In recent months, the United States and the North Atlantic Alliance have pushed for greater security cooperation with the Nordic countries, including Sweden and traditionally neutral Finland. The latter has a 1,300-kilometer long border with Russia, whom the US and NATO view as their key opponent.
On Monday, Finish Defense Minister Jussi Niinisto confirmed that Helsinki plans to sign a defense collaboration agreement with the US before the end of the year. The deal is expected to deepen cooperation in areas, where both countries have already worked together, including military training, information sharing and research.
This comes on the hills of Finland taking part in a working dinner at NATO’s landmark summit in Warsaw for the first time in the country’s history. The Warsaw summit reinforced the alliance’s commitment to increase its military presence in Eastern and Central Europe, as well as the Baltic states to contain the non-existent threat emanating from Russia.
Experts agree that Helsinki does not intend to join the North Atlantic Alliance, but it has retained the option to become a member of the bloc in the future.
In an interview on The John Batchelor Show Stephen F. Cohen, professor emeritus of Russian studies at New York University and Princeton University, said that these developments provide ground to assume that the new Cold War has “become more dangerous” than the last one.
“Remember that Finland was a classic case, along with Austria, of a neutral country during the preceding Cold War. Finland prospered by siding neither with the Soviet Union, nor with NATO. And the security arrangement was just fine for Russia,” he recalled.
Many Finns came to Russia on a 48-hour visa, the professor added.

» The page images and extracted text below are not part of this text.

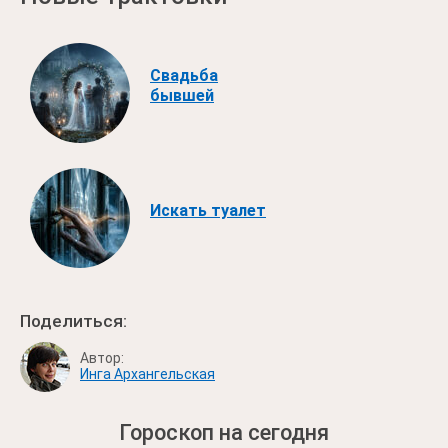
Свадьба
бывшей
Искать туалет
Поделиться:
Автор:
Инга Архангельская
Гороскоп на сегодня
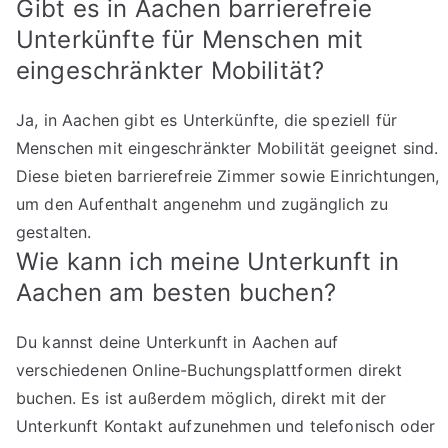
Gibt es in Aachen barrierefreie
Unterkünfte für Menschen mit
eingeschränkter Mobilität?
Ja, in Aachen gibt es Unterkünfte, die speziell für
Menschen mit eingeschränkter Mobilität geeignet sind.
Diese bieten barrierefreie Zimmer sowie Einrichtungen,
um den Aufenthalt angenehm und zugänglich zu
gestalten.
Wie kann ich meine Unterkunft in
Aachen am besten buchen?
Du kannst deine Unterkunft in Aachen auf
verschiedenen Online-Buchungsplattformen direkt
buchen. Es ist außerdem möglich, direkt mit der
Unterkunft Kontakt aufzunehmen und telefonisch oder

“I think that Finland is dry or partially dry or was at that time. They would go to what was then Leningrad (now Saint Petersburg) for a long weekend. They’d bring hard currency. The Soviet authorities abetted this. Finns were heavy drinkers. And if you went to Leningrad for the weekend, you saw them,” he explained.
Cohen described Finland’s relationship with the Soviet Union as “very good and very close.” The relations have largely stayed this way following the end of the Cold War, but the new deal between Helsinki and Washington could change that.
The professor referred to the defense collaboration agreement that Finland and the US are intent on signing as a “backup plan” since NATO has so far failed to make Helsinki part of the military bloc.
This bilateral security arrangement with the US “could lead troops to the Russian border,” he added. “That’s evidence that this Cold War is even worse than the last one because Finland stayed out of it. It was a point of détente. It’s gone.”
Russian officials and experts have long insisted that Moscow poses no threat to its neighbors and beyond, flaying NATO for destabilizing Europe with its increased military drills and deployments. In an analysis, published by PolitRussia, Anna Garde suggested that political elites in Scandinavia “have become the latest victims of anti-Russian propaganda.”
“The pivot to the North was sparked by failures on the eastern flank,” she said, adding that since the situation in Ukraine can no longer be used to justify additional military buildup, the bloc has apparently turned to overhyping the non-existent threat from Russian in the Baltic region.